━━ ENTRIES SHOWN ━━
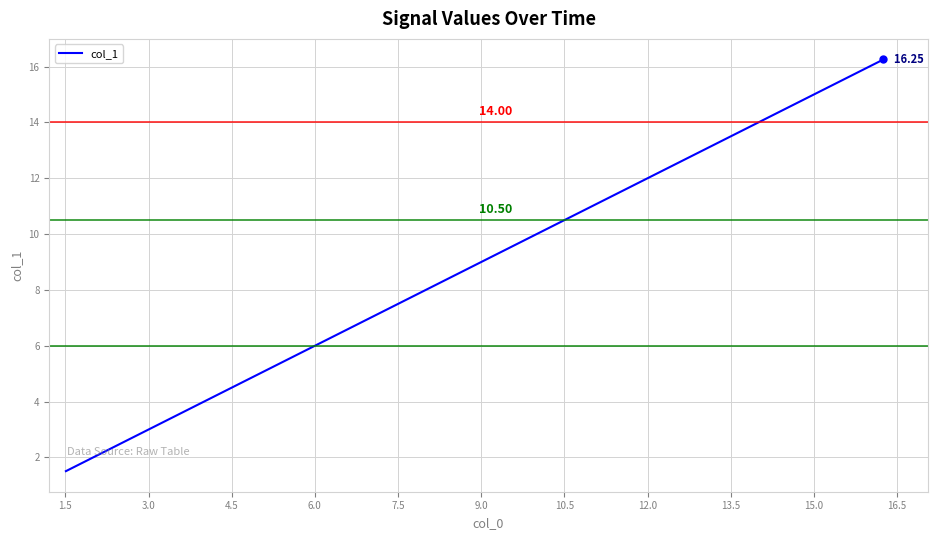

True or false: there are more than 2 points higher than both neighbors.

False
━━━
━━ ENTRIES SHOWN ━━
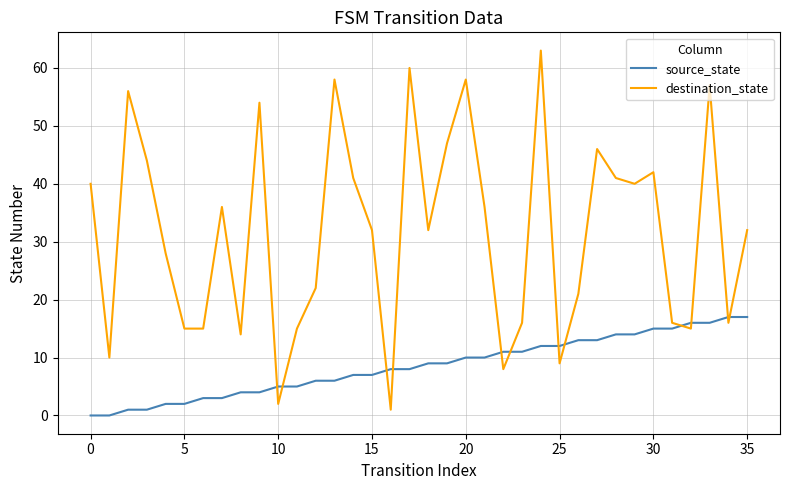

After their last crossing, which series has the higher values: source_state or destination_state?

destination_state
━━━
━━ ENTRIES SHOWN ━━
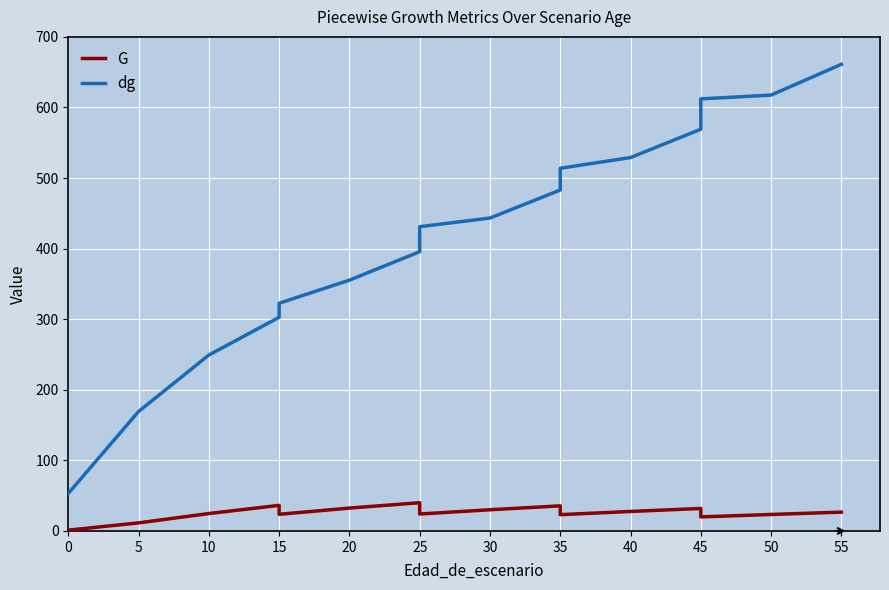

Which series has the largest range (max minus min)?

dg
━━━
* _WORK TASK_: Identify every line above that contains the word "series" and copy each of those lines in full.

* _RESPONSE TO THIS EXERCISE_:
After their last crossing, which series has the higher values: source_state or destination_state?
Which series has the largest range (max minus min)?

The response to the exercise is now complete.